As per CMIE's CPHS (Consumer Pyramids Household Survey) estimates, nearly 17 million salaried jobs were lost in the April-June quarter, which is likely to get worse in July.
Meanwhile, informal jobs (non-salaried jobs) have returned and even increased with gradual resumption in economic activity post 'unlocking' of economy. Non-salaried forms of employment have increased from 317.6 million in 2019-20 to 325.6 million in July 2020, registering a growth of 2.5 per cent or nearly 8 million jobs. By the same comparison, salaried jobs fell by 22 per cent or 18.9 million during the lockdown.
"In terms of percentage change between 2019-20 and July 2020, the fall in salaried jobs is almost uniform across rural and urban regions. The fall was 21.8 per cent in rural India and 22.2 per cent in urban India," said Mahesh Vyas, MD & CEO of CMIE.
Of the 86 million salaried jobs in 2019-20, 58 per cent were in urban India and 42 per cent in rural India. Therefore, the impact of the decline in salaried jobs was higher in urban India compared to rural India.
As per CMIE report, salaried jobs remained stagnated in India in recent times. In 2017-18, it grew by 1.6 per cent, followed by merely 0.1 per cent rise in 2018-19, before contracting by 1.8 per cent in 2019-20. The figure stood at 86.3 million in 2016-17, which declined to 86.1 million in 2019-20.
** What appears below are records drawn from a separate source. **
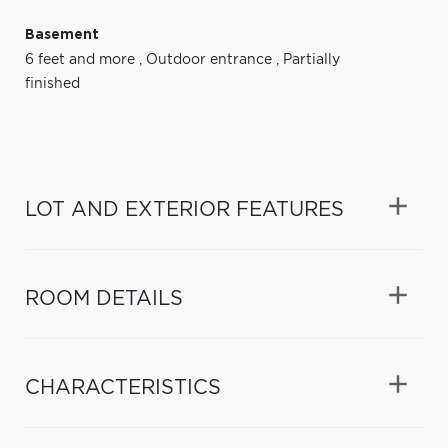
Basement
6 feet and more
,
Outdoor entrance
,
Partially
finished
LOT AND EXTERIOR FEATURES
ROOM DETAILS
CHARACTERISTICS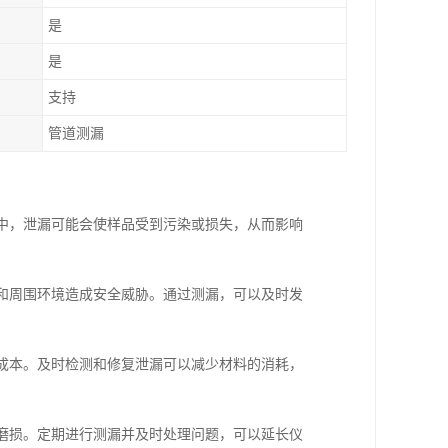
是
是
支持
管道测漏
析中，泄漏可能会使样品受到污染或损失，从而影响
员和周围环境造成安全威胁。通过测漏，可以及时发
营成本。及时检测和修复泄漏可以减少材料的消耗，
和磨损。定期进行测漏并及时处理问题，可以延长仪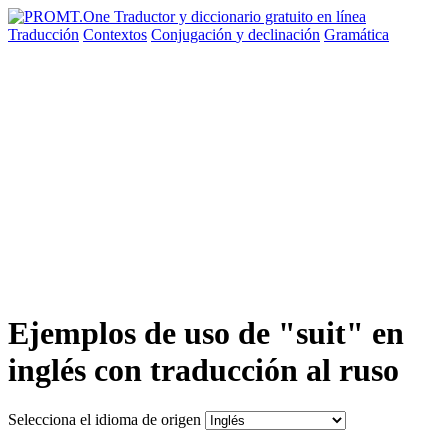
Traducción
Contextos
Conjugación
y declinación
Gramática
Ejemplos de uso de "suit" en
inglés con traducción al ruso
Selecciona el idioma de origen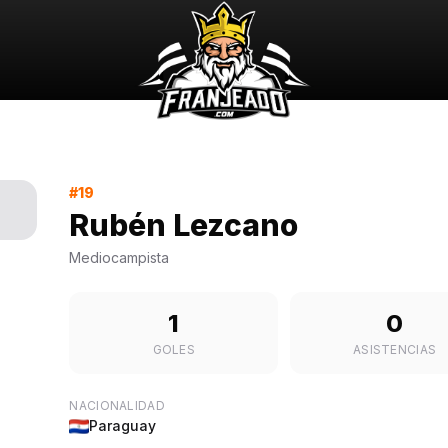
#19
Rubén Lezcano
Mediocampista
1
0
GOLES
ASISTENCIAS
NACIONALIDAD
Paraguay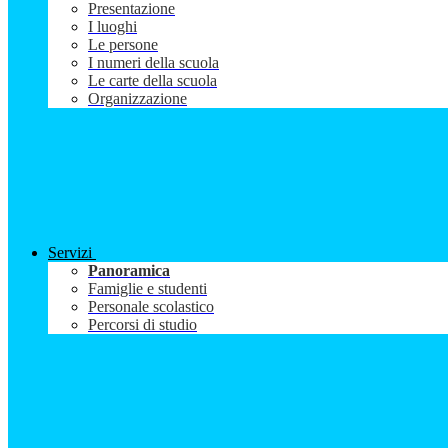
Presentazione
I luoghi
Le persone
I numeri della scuola
Le carte della scuola
Organizzazione
Servizi
Panoramica
Famiglie e studenti
Personale scolastico
Percorsi di studio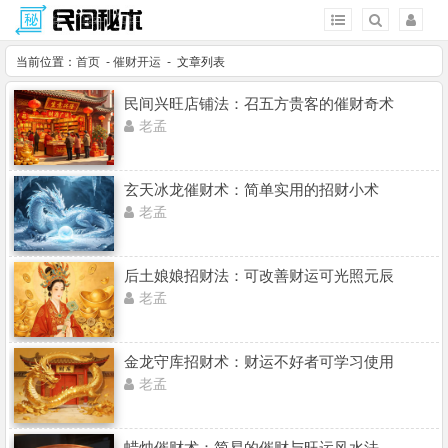
当前位置：
首页
-
催财开运
- 文章列表
民间兴旺店铺法：召五方贵客的催财奇术
老孟
玄天冰龙催财术：简单实用的招财小术
老孟
后土娘娘招财法：可改善财运可光照元辰
老孟
金龙守库招财术：财运不好者可学习使用
老孟
蜡烛催财术：简易的催财与旺运风水法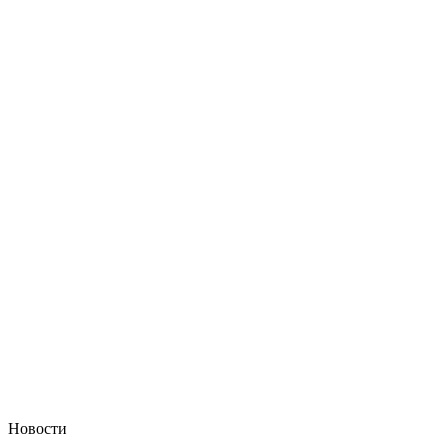
Новости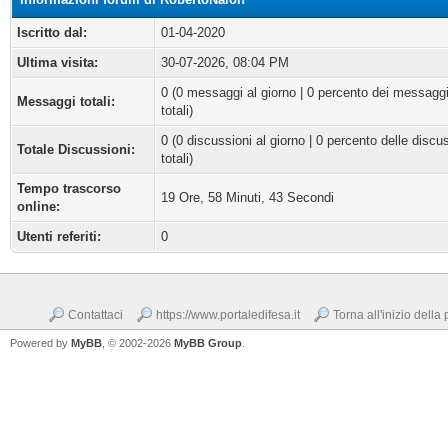
Iscritto dal:
01-04-2020
Ultima visita:
30-07-2026, 08:04 PM
0 (0 messaggi al giorno | 0 percento dei messagg
Messaggi totali:
totali)
0 (0 discussioni al giorno | 0 percento delle discu
Totale Discussioni:
totali)
Tempo trascorso
19 Ore, 58 Minuti, 43 Secondi
online:
Utenti referiti:
0
Contattaci
https://www.portaledifesa.it
Torna all'inizio della
Powered by
MyBB
, © 2002-2026
MyBB Group
.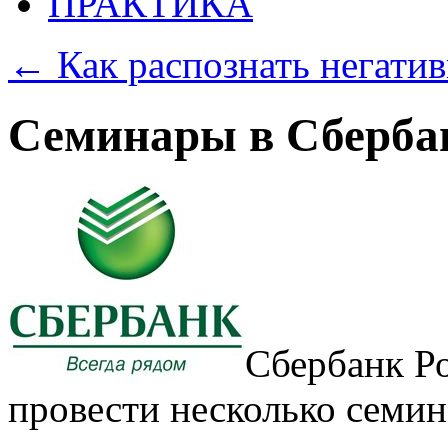
ПРАКТИКА
←
Как распознать негати
Семинары в Сберба
Сбербанк Р
провести несколько семин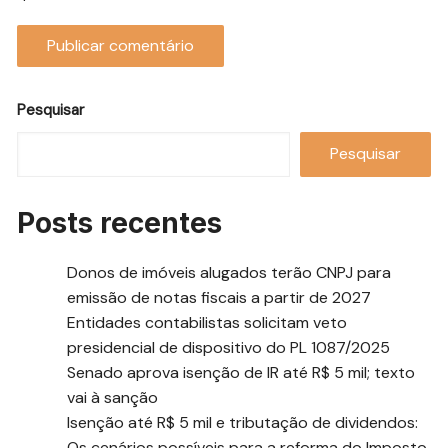
Pesquisar
Pesquisar
Posts recentes
Donos de imóveis alugados terão CNPJ para
emissão de notas fiscais a partir de 2027
Entidades contabilistas solicitam veto
presidencial de dispositivo do PL 1087/2025
Senado aprova isenção de IR até R$ 5 mil; texto
vai à sanção
Isenção até R$ 5 mil e tributação de dividendos:
Os cenários possíveis para a reforma do Imposto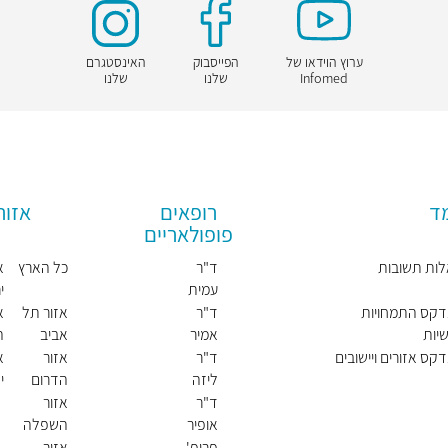
ערוץ הוידאו של
הפייסבוק
האינסטגרם
Infomed
שלנו
שלנו
מד
רופאים
אזור
פופולאריים
ות תשובות
ד"ר
כל הארץ
א
עמית
י
דרוין
דקס התמחויות
ד"ר
אזור תל
א
יות
אמיר
אביב
ה
שרעבי
דקס אזורים ויישובים
ד"ר
אזור
א
ליזה
הדרום
י
קאלי
ו
ד"ר
אזור
אופיר
השפלה
אלאלו
פרופ'
אזור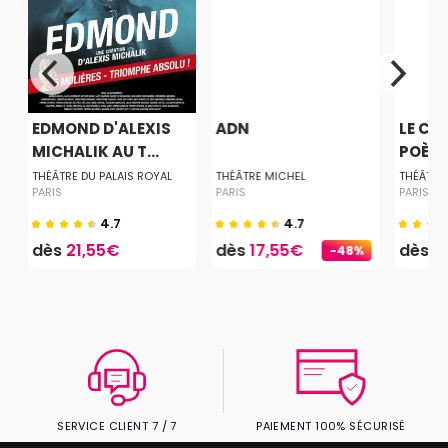
EDMOND D'ALEXIS
ADN
LE CE
MICHALIK AU T...
POÈTE
E
THÉÂTRE DU PALAIS ROYAL
THÉÂTRE MICHEL
THÉÂTRE 
PARIS
PARIS
PARIS
4.7
4.7
dès
21,55€
dès
17,55€
dès
2
-48%
SERVICE CLIENT 7 / 7
PAIEMENT 100% SÉCURISÉ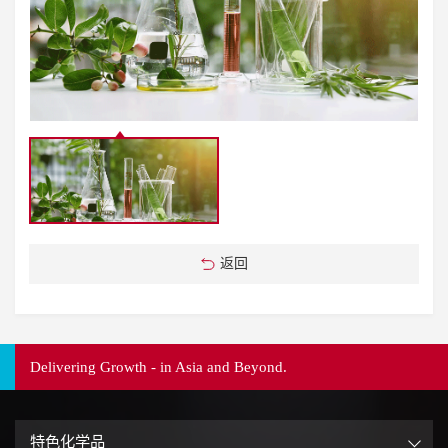
返回
Delivering Growth - in Asia and Beyond.
特色化学品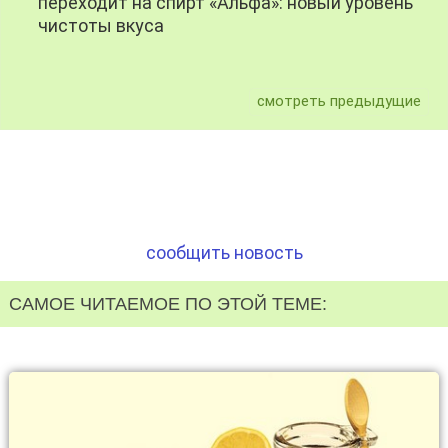
переходит на спирт «Альфа»: новый уровень
чистоты вкуса
смотреть предыдущие
сообщить новость
САМОЕ ЧИТАЕМОЕ ПО ЭТОЙ ТЕМЕ: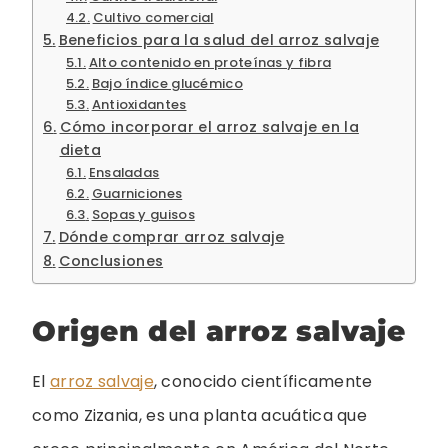
Cultivo comercial
Beneficios para la salud del arroz salvaje
Alto contenido en proteínas y fibra
Bajo índice glucémico
Antioxidantes
Cómo incorporar el arroz salvaje en la
dieta
Ensaladas
Guarniciones
Sopas y guisos
Dónde comprar arroz salvaje
Conclusiones
Origen del arroz salvaje
El
arroz salvaje
, conocido científicamente
como Zizania, es una planta acuática que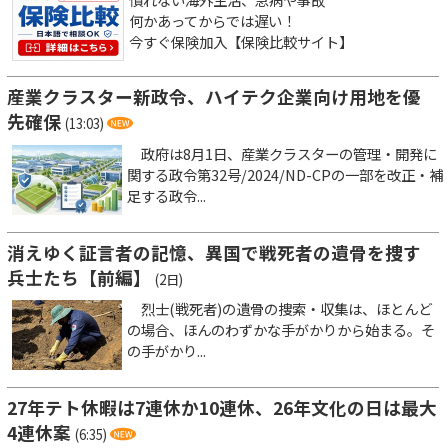
何かあってからでは遅い！
今すぐ保険加入【保険比較サイト】
産業クラスター新政令、ハイテク企業向け用地を優
先確保
(13:03)
政府は8月1日、産業クラスターの管理・開発に
関する政令第32号/2024/ND-CPの一部を改正・補
足する政令...
消えゆく証言者の記憶、異国で戦死者の遺骨を捜す
兵士たち【前編】
(2日)
烈士(戦死者)の遺骨の捜索・収集は、ほとんど
の場合、ほんのわずかな手がかりから始まる。そ
の手がかり...
27年テト休暇は7連休か10連休、26年文化の日は最大
4連休案
(6:35)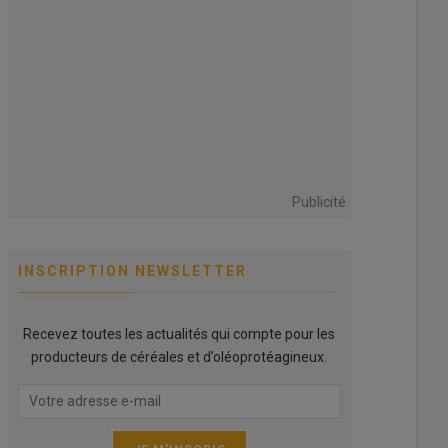
Publicité
INSCRIPTION NEWSLETTER
Recevez toutes les actualités qui compte pour les
producteurs de céréales et d’oléoprotéagineux.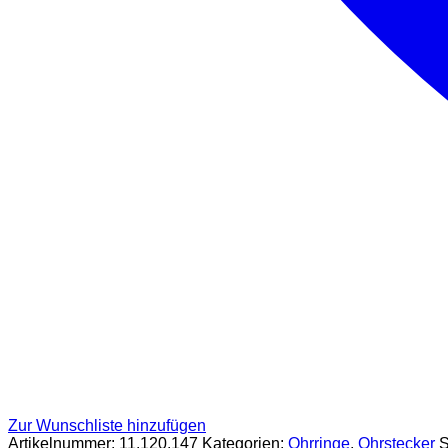
Zur Wunschliste hinzufügen
Artikelnummer:
11.120.147
Kategorien:
Ohrringe
,
Ohrstecker
S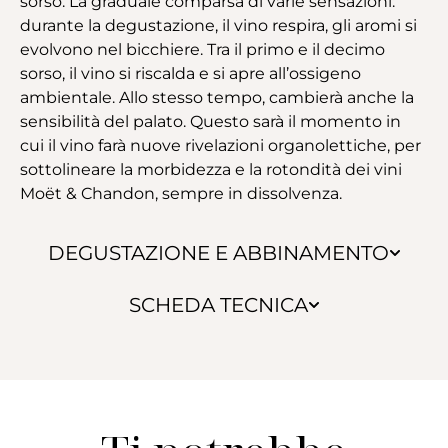
sorso. La graduale comparsa di varie sensazioni:
durante la degustazione, il vino respira, gli aromi si
evolvono nel bicchiere. Tra il primo e il decimo
sorso, il vino si riscalda e si apre all’ossigeno
ambientale. Allo stesso tempo, cambierà anche la
sensibilità del palato. Questo sarà il momento in
cui il vino farà nuove rivelazioni organolettiche, per
sottolineare la morbidezza e la rotondità dei vini
Moët & Chandon, sempre in dissolvenza.
DEGUSTAZIONE E ABBINAMENTO
SCHEDA TECNICA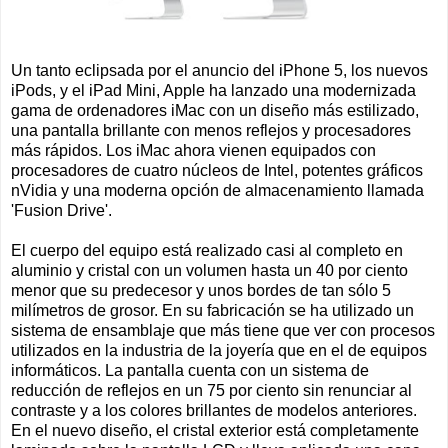
Un tanto eclipsada por el anuncio del iPhone 5, los nuevos
iPods, y el iPad Mini, Apple ha lanzado una modernizada
gama de ordenadores iMac con un diseño más estilizado,
una pantalla brillante con menos reflejos y procesadores
más rápidos. Los iMac ahora vienen equipados con
procesadores de cuatro núcleos de Intel, potentes gráficos
nVidia y una moderna opción de almacenamiento llamada
'Fusion Drive'.
El cuerpo del equipo está realizado casi al completo en
aluminio y cristal con un volumen hasta un 40 por ciento
menor que su predecesor y unos bordes de tan sólo 5
milímetros de grosor. En su fabricación se ha utilizado un
sistema de ensamblaje que más tiene que ver con procesos
utilizados en la industria de la joyería que en el de equipos
informáticos. La pantalla cuenta con un sistema de
reducción de reflejos en un 75 por ciento sin renunciar al
contraste y a los colores brillantes de modelos anteriores.
En el nuevo diseño, el cristal exterior está completamente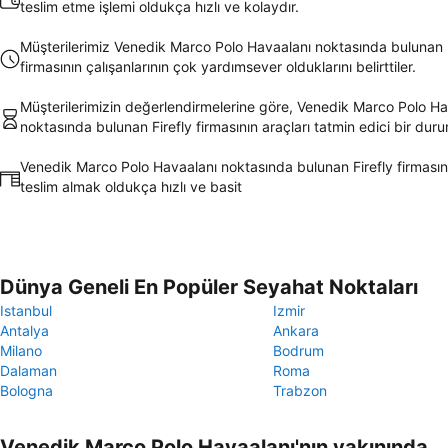
teslim etme işlemi oldukça hızlı ve kolaydır.
Müşterilerimiz Venedik Marco Polo Havaalanı noktasında bulunan F
firmasının çalışanlarının çok yardımsever olduklarını belirttiler.
Müşterilerimizin değerlendirmelerine göre, Venedik Marco Polo Ha
noktasında bulunan Firefly firmasının araçları tatmin edici bir dur
Venedik Marco Polo Havaalanı noktasında bulunan Firefly firmasını
teslim almak oldukça hızlı ve basit
Dünya Geneli En Popüler Seyahat Noktaları
Istanbul
Izmir
Antalya
Ankara
Milano
Bodrum
Dalaman
Roma
Bologna
Trabzon
Venedik Marco Polo Havaalanı'nın yakınında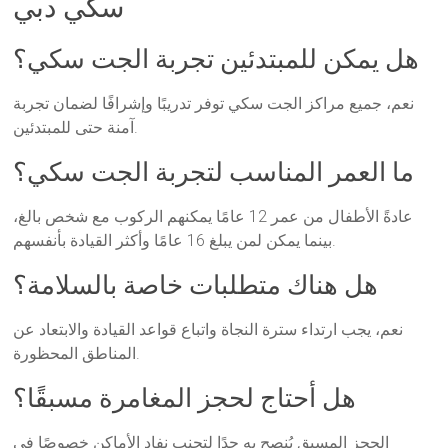
سكي دبي
هل يمكن للمبتدئين تجربة الجت سكي؟
نعم، جميع مراكز الجت سكي توفر تدريبًا وإشرافًا لضمان تجربة
آمنة حتى للمبتدئين.
ما العمر المناسب لتجربة الجت سكي؟
عادةً الأطفال من عمر 12 عامًا يمكنهم الركوب مع شخص بالغ،
بينما يمكن لمن يبلغ 16 عامًا وأكثر القيادة بأنفسهم.
هل هناك متطلبات خاصة بالسلامة؟
نعم، يجب ارتداء سترة النجاة واتباع قواعد القيادة والابتعاد عن
المناطق المحظورة.
هل أحتاج لحجز المغامرة مسبقًا؟
الحجز المسبق يُنصح به جدًا لتجنب نفاد الأماكن خصوصًا في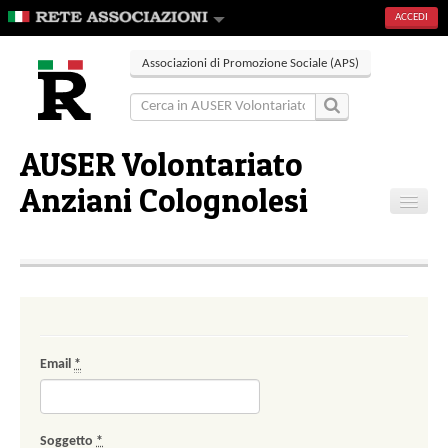
ACCEDI
Associazioni di Promozione Sociale (APS)
AUSER Volontariato
Anziani Colognolesi
Home
Contatti
Email
*
Soggetto
*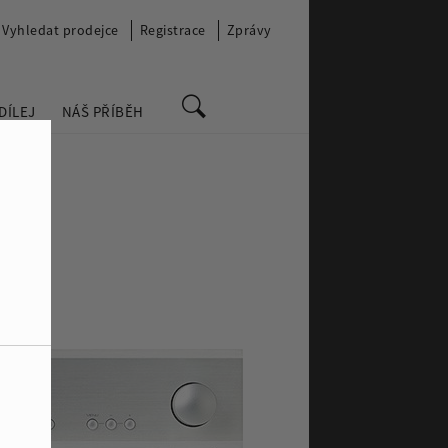
Vyhledat prodejce
Registrace
Zprávy
DÍLEJ
NÁŠ PŘÍBĚH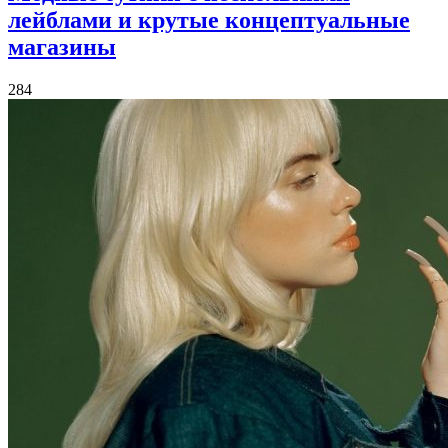
лейблами и крутые концептуальные
магазины
284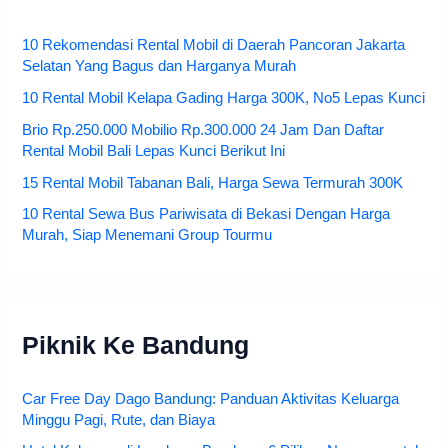
10 Rekomendasi Rental Mobil di Daerah Pancoran Jakarta
Selatan Yang Bagus dan Harganya Murah
10 Rental Mobil Kelapa Gading Harga 300K, No5 Lepas Kunci
Brio Rp.250.000 Mobilio Rp.300.000 24 Jam Dan Daftar
Rental Mobil Bali Lepas Kunci Berikut Ini
15 Rental Mobil Tabanan Bali, Harga Sewa Termurah 300K
10 Rental Sewa Bus Pariwisata di Bekasi Dengan Harga
Murah, Siap Menemani Group Tourmu
Piknik Ke Bandung
Car Free Day Dago Bandung: Panduan Aktivitas Keluarga
Minggu Pagi, Rute, dan Biaya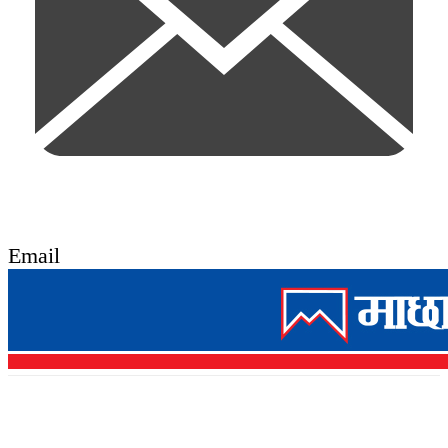
Email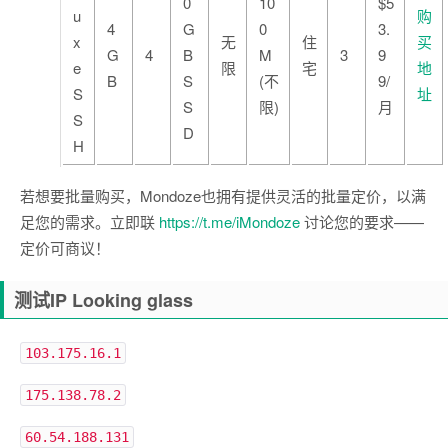
0
10
$5
u
购
4
G
0
3.
x
无
住
买
G
4
B
M
3
9
e
限
宅
地
B
S
(不
9/
S
址
S
限)
月
S
D
H
若想要批量购买，Mondoze也拥有提供灵活的批量定价，以满
足您的需求。立即联
https://t.me/iMondoze
讨论您的要求——
定价可商议！
测试IP Looking glass
103.175.16.1
175.138.78.2
60.54.188.131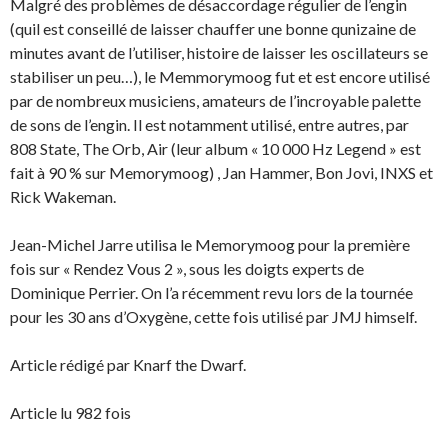
Malgré des problèmes de désaccordage régulier de l’engin
(quil est conseillé de laisser chauffer une bonne qunizaine de
minutes avant de l’utiliser, histoire de laisser les oscillateurs se
stabiliser un peu…), le Memmorymoog fut et est encore utilisé
par de nombreux musiciens, amateurs de l’incroyable palette
de sons de l’engin. Il est notamment utilisé, entre autres, par
808 State, The Orb, Air (leur album « 10 000 Hz Legend » est
fait à 90 % sur Memorymoog) , Jan Hammer, Bon Jovi, INXS et
Rick Wakeman.
Jean-Michel Jarre utilisa le Memorymoog pour la première
fois sur « Rendez Vous 2 », sous les doigts experts de
Dominique Perrier. On l’a récemment revu lors de la tournée
pour les 30 ans d’Oxygène, cette fois utilisé par JMJ himself.
Article rédigé par Knarf the Dwarf.
Article lu 982 fois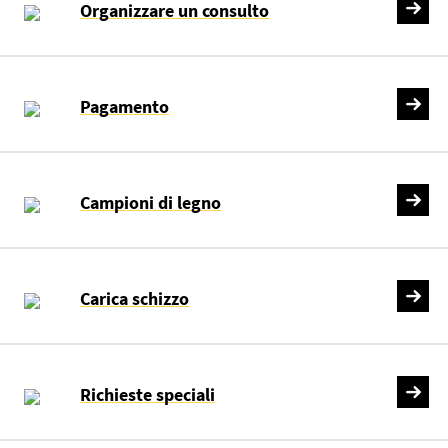
Organizzare un consulto
Pagamento
Campioni di legno
Carica schizzo
Richieste speciali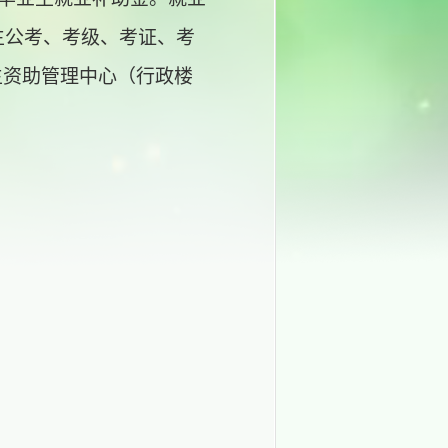
生公考、考级、考证、考
生资助管理中心
（行政楼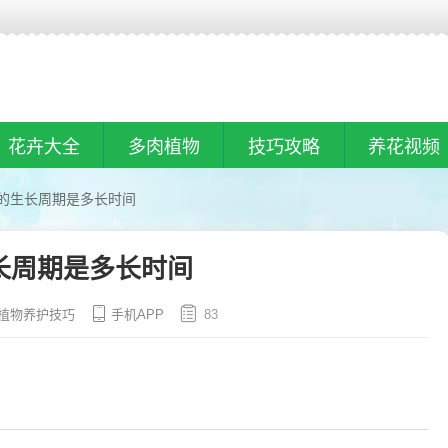
花卉大全
多肉植物
技巧攻略
养花视频
的生长周期是多长时间
长周期是多长时间
植物养护技巧
手机APP
83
Based on analysis of wage bill of 1,560 listed companies, the study finds that employment cost of these companies increased by just 2.9 per cent year-on-year during April-June quarter of 2020, which happens to be the lowest growth in wages recorded in the past 18 years. There was large inter-industry variation with banks recording a 16.6 per cent rise in their wage bill and securities broking companies posting 13.5 per cent growth, but manufacturing companies saw a 7 per cent drop in their wage bill. The services sector had a mixed bag.
The study revealed that the manufacturing sector was the greatest sufferer from employment losses, resulting in lower wage bill. Within manufacturing, textile sector was the worst hit as its wage bill fell by 29 per cent. Textile is a labour-intensive industry and this sharp fall in the wage bill implies a very sharp fall in employment in the industry. In a similar trend, leather, another labour-intensive industry, recorded a 22.5 per cent fall in its wage bill in the June quarter. Automobile ancillaries reported a 21 per cent decline in its wage bill and the automobiles' wage bill was down by 18.6 per cent, CMIE said.